Membongkar Dalil Kalender Hijriah Global Tunggal

Oleh:

Dr. Kasmui, M.Si.

Tim Pengembang Perangkat Lunak KHGT PP Muhammadiyah

Matahari dan bulan beredar dengan perhitungan yang presisi. Lalu, mengapa kalender Hijriah kita masih sering berbeda? Jawabannya ada pada gagasan

Kalender Hijriah Global Tunggal (KHGT) , sebuah upaya monumental yang didukung Al-Qur’an dan Hadis, untuk menyelaraskan umat Islam dalam satu penanggalan global, memanfaatkan ilmu hisab yang diisyaratkan oleh Allah sendiri.

Ini bukan sekadar ide modern tanpa dasar. Namun justru punya “bekal” yang kuat dari Al-Qur’an dan Hadis, ditambah dukungan sains modern.

Mari kita kupas tuntas, kenapa KHGT ini punya dalil yang kokoh!

Al-Qur’an, kitab suci kita, banyak sekali menyinggung tentang waktu dan perhitungan. Ini bukan kebetulan, justru jadi fondasi filosofis kenapa kita butuh kalender Islam yang akurat dan bisa dipakai semua orang. Contohnya, dalam Surat Al-Baqarah ayat 189, Allah berfirman tentang bulan sabit:  “Katakanlah, ‘Bulan sabit itu adalah tanda-tanda waktu bagi manusia  dan (bagi ibadat) haji ‘.”.

▶ Informasi yang Ditampilkan
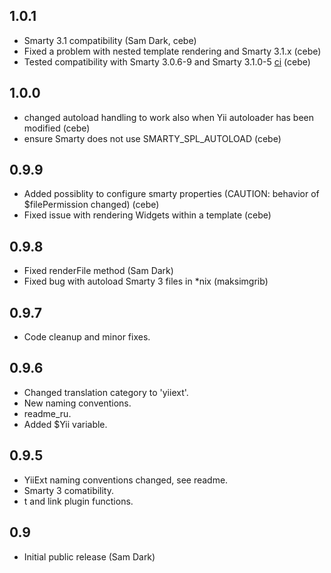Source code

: 1.0.1
-----
- Smarty 3.1 compatibility (Sam Dark, cebe)
- Fixed a problem with nested template rendering and Smarty 3.1.x (cebe)
- Tested compatibility with Smarty 3.0.6-9 and Smarty 3.1.0-5 [ci](http://yiiext.cebe.cc:8080/job/yiiext-smarty-renderer-phpunit/) (cebe)

1.0.0
-----
- changed autoload handling to work also when Yii autoloader has been modified (cebe)
- ensure Smarty does not use SMARTY_SPL_AUTOLOAD (cebe)

0.9.9
-----
- Added possiblity to configure smarty properties (CAUTION: behavior of $filePermission changed) (cebe)
- Fixed issue with rendering Widgets within a template (cebe)

0.9.8
-----
- Fixed renderFile method (Sam Dark)
- Fixed bug with autoload Smarty 3 files in *nix (maksimgrib)

0.9.7
-----
- Code cleanup and minor fixes.

0.9.6
-----
- Changed translation category to 'yiiext'.
- New naming conventions.
- readme_ru.
- Added $Yii variable.

0.9.5
-----
- YiiExt naming conventions changed, see readme.
- Smarty 3 comatibility.
- t and link plugin functions.

0.9
---
- Initial public release (Sam Dark)
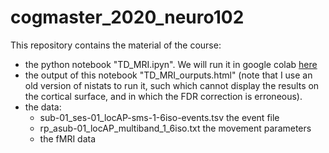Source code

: # cogmaster_2020_neuro102

This repository contains the material of the course:
- the python notebook "TD\_MRI.ipyn". We will run it in google colab [here](https://colab.research.google.com/github/florentmeyniel/cogmaster_2020_neuro102/blob/main/TD_MRI.ipynb)
- the output of this notebook "TD\_MRI\_ourputs.html" (note that I use an old version of nistats to run it, such which cannot display the results on the cortical surface, and in which the FDR correction is erroneous).
- the data:
	- sub-01_ses-01_locAP-sms-1-6iso-events.tsv the event file
	- rp_asub-01_locAP_multiband_1_6iso.txt the movement parameters
	- the fMRI data


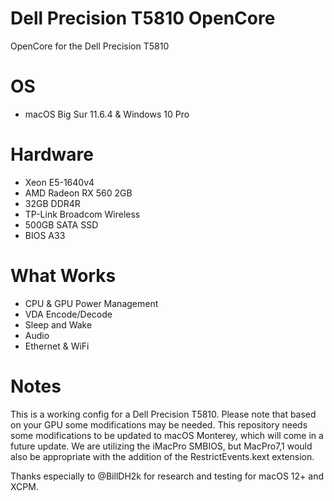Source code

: # Dell Precision T5810 OpenCore
 OpenCore for the Dell Precision T5810
 
# OS

- macOS Big Sur 11.6.4 & Windows 10 Pro

# Hardware

- Xeon E5-1640v4
- AMD Radeon RX 560 2GB
- 32GB DDR4R
- TP-Link Broadcom Wireless
- 500GB SATA SSD
- BIOS A33

# What Works

- CPU & GPU Power Management 
- VDA Encode/Decode
- Sleep and Wake
- Audio
- Ethernet & WiFi

# Notes

This is a working config for a Dell Precision T5810. Please note that based on your GPU some modifications may be needed. This repository needs some modifications to be updated to macOS Monterey, which will come in a future update. We are utilizing the iMacPro SMBIOS, but MacPro7,1 would also be appropriate with the addition of the RestrictEvents.kext extension.

Thanks especially to @BillDH2k for research and testing for macOS 12+ and XCPM.
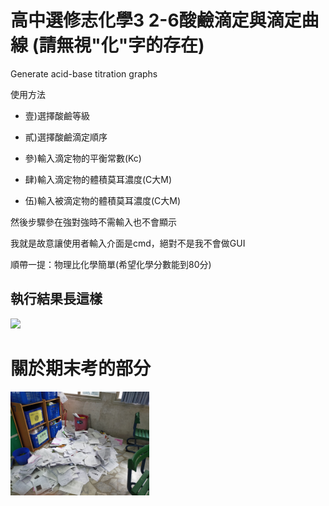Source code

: # 高中選修志化學3 2-6酸鹼滴定與滴定曲線 (請無視"化"字的存在)

Generate acid-base titration graphs

使用方法

 - 壹)選擇酸鹼等級

 - 貳)選擇酸鹼滴定順序

 - 參)輸入滴定物的平衡常數(Kc)

 - 肆)輸入滴定物的體積莫耳濃度(C大M)

 - 伍)輸入被滴定物的體積莫耳濃度(C大M)

然後步驟參在強對強時不需輸入也不會顯示

我就是故意讓使用者輸入介面是cmd，絕對不是我不會做GUI

順帶一提：物理比化學簡單(希望化學分數能到80分)

## 執行結果長這樣

<p align="left">
  <img src="P_20241118_130531.jpg" width="50%"/>
  <br>
</p>

# 關於期末考的部分

<p align="left">
  <img src="IMG20240628071829.jpg" width="44%"/>
  <br>
</p>
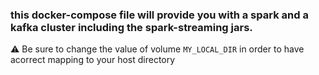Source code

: ### this docker-compose file will provide you with a spark and a kafka cluster including the spark-streaming jars.

:warning: Be sure to change the value of volume `MY_LOCAL_DIR` in order to have acorrect mapping to your host directory
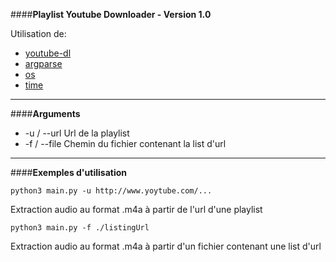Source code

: ####**Playlist Youtube Downloader - Version 1.0**

Utilisation de:
- [youtube-dl](http://rg3.github.io/youtube-dl/)
- [argparse](http://docs.python.org/3/library/argparse.html)
- [os](http://docs.python.org/3/library/os.html)
- [time](http://docs.python.org/3/library/time.html)

---

####**Arguments**

- -u / --url		Url de la playlist
- -f / --file		Chemin du fichier contenant la list d'url

---

####**Exemples d'utilisation**

	python3 main.py -u http://www.yoytube.com/...
Extraction audio au format .m4a à partir de l'url d'une playlist

	python3 main.py -f ./listingUrl
Extraction audio au format .m4a à partir d'un fichier contenant une list d'url
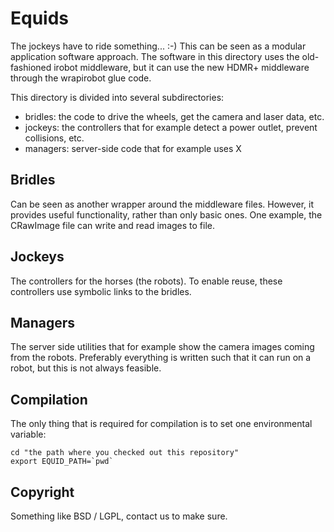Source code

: # Equids

The jockeys have to ride something... :-) This can be seen as a modular application software approach. The software in this directory uses the old-fashioned irobot middleware, but it can use the new HDMR+ middleware through the wrapirobot glue code.

This directory is divided into several subdirectories:

- bridles: the code to drive the wheels, get the camera and laser data, etc.
- jockeys: the controllers that for example detect a power outlet, prevent collisions, etc.
- managers: server-side code that for example uses X

## Bridles

Can be seen as another wrapper around the middleware files. However, it provides useful functionality, rather than only basic ones. One example, the CRawImage file can write and read images to file.

## Jockeys

The controllers for the horses (the robots). To enable reuse, these controllers use symbolic links to the bridles.

## Managers

The server side utilities that for example show the camera images coming from the robots. Preferably everything is written such that it can run on a robot, but this is not always feasible.

## Compilation 

The only thing that is required for compilation is to set one environmental variable:

    cd "the path where you checked out this repository"
    export EQUID_PATH=`pwd`

## Copyright

Something like BSD / LGPL, contact us to make sure.
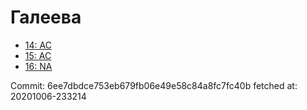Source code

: # Галеева
- [14: AC](14.md)
- [15: AC](15.md)
- [16: NA](16.md)

Commit: 6ee7dbdce753eb679fb06e49e58c84a8fc7fc40b
 fetched at: 20201006-233214
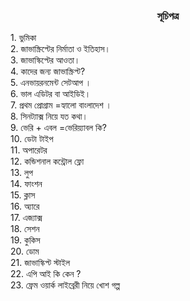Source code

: <h3 align="center"> সূচিপত্র </h3>
1. ভুমিকা <br>
2. জাভাস্ক্রিপ্টের নির্মাতা ও ইতিহাস।<br>
3. জাভাস্কিপ্টের আওতা।<br>
4. কাদের জন্য জাভাস্ক্রিপ্ট? <br>
5. এনভায়রনমেন্ট সেটআপ ।<br>
6. ভাল এডিটর বা আইডিই। <br> 
7. প্রথম প্রোগ্রাম =হ্যালো বাংলাদেশ ।<br>
8. সিনট্যাক্স নিয়ে যত কথা।<br>
9. ভেরি + এবল =ভেরিয়্যাবল কি?<br>
10. ডেটা টাইপ <br>
11. অপারেটর<br>
12. কন্ডিশনাল কন্ট্রোল ফ্লো<br>
13. লুপ<br>
14. ফাংশন<br>
15. ক্লাস<br>
16. অ্যারে<br>
17. এজ্যাক্স <br>
18. সেশন <br>
19. কুকিস<br>
20. ডোম <br>
21. জাভাস্কিপ্ট স্টাইল <br>
22. এপি আই কি কেন ?<br>
23. ফ্রেম ওয়ার্ক লাইব্রেরী নিয়ে খোশ গল্প <br>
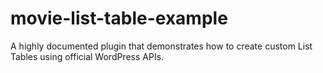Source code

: # movie-list-table-example
A highly documented plugin that demonstrates how to create custom List Tables using official WordPress APIs.
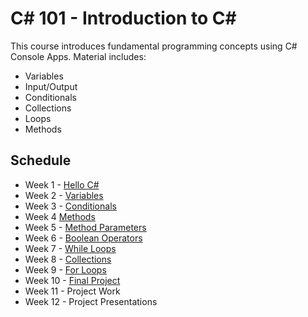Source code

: # C# 101 - Introduction to C#
This course introduces fundamental programming concepts using C# Console Apps. Material includes:
- Variables
- Input/Output
- Conditionals
- Collections
- Loops
- Methods

## Schedule
- Week 1 - [Hello C#](HelloCs/README.md)
- Week 2 - [Variables](Variables/README.md)
- Week 3 - [Conditionals](Conditionals/README.md)
- Week 4 [Methods](Methods/README.md)
- Week 5 - [Method Parameters](MethodParameters.md)
- Week 6 - [Boolean Operators](BooleanOperators/README.md)
- Week 7 - [While Loops](WhileLoops/README.md)
- Week 8 - [Collections](Collections/README.md)
- Week 9 - [For Loops](ForLoops/README.md)
- Week 10 - [Final Project](FinalProject/FinalProject.md)
- Week 11 - Project Work
- Week 12 - Project Presentations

▶ Tugas yang Dikerjakan
1) Bagaimana ringkasan teks untuk dianalisis dalam dua kalimat?
2) Salin persis baris-baris dari daftar, mulai dari baris yang memuat "- 伍)輸入被滴定物的體積莫耳濃度(C大M)" dan berakhir pada baris yang memuat "This directory is". Jangan sertakan gambar dalam jawaban.

▶ Hasil per Tugas
1) Kalender Hijriah Global Tunggal (KHGT) adalah upaya menyelaraskan umat Islam dalam satu penanggalan global dengan memanfaatkan ilmu hisab, dan gagasan ini punya bekal kuat dari Al-Qur'an dan Hadis serta dukungan sains modern. Al-Qur'an banyak menyinggung waktu dan perhitungan, misalnya Surat Al-Baqarah ayat 189 yang menyebut bulan sabit sebagai tanda-tanda waktu bagi manusia dan bagi ibadat haji.

2)
 - 伍)輸入被滴定物的體積莫耳濃度(C大M)

然後步驟參在強對強時不需輸入也不會顯示

我就是故意讓使用者輸入介面是cmd，絕對不是我不會做GUI

順帶一提：物理比化學簡單(希望化學分數能到80分)

## 執行結果長這樣

<p align="left">
  <img src="P_20241118_130531.jpg" width="50%"/>
  <br>
</p>

# 關於期末考的部分

<p align="left">
  <img src="IMG20240628071829.jpg" width="44%"/>
  <br>
</p>
Source code

: ### this docker-compose file will provide you with a spark and a kafka cluster including the spark-streaming jars.

:warning: Be sure to change the value of volume `MY_LOCAL_DIR` in order to have acorrect mapping to your host directory
Source code

: ####**Playlist Youtube Downloader - Version 1.0**

Utilisation de:
- [youtube-dl](http://rg3.github.io/youtube-dl/)
- [argparse](http://docs.python.org/3/library/argparse.html)
- [os](http://docs.python.org/3/library/os.html)
- [time](http://docs.python.org/3/library/time.html)

---

####**Arguments**

- -u / --url		Url de la playlist
- -f / --file		Chemin du fichier contenant la list d'url

---

####**Exemples d'utilisation**

	python3 main.py -u http://www.yoytube.com/...
Extraction audio au format .m4a à partir de l'url d'une playlist

	python3 main.py -f ./listingUrl
Extraction audio au format .m4a à partir d'un fichier contenant une list d'url
Source code

: # Equids

The jockeys have to ride something... :-) This can be seen as a modular application software approach. The software in this directory uses the old-fashioned irobot middleware, but it can use the new HDMR+ middleware through the wrapirobot glue code.

This directory is divided into several subdirectories:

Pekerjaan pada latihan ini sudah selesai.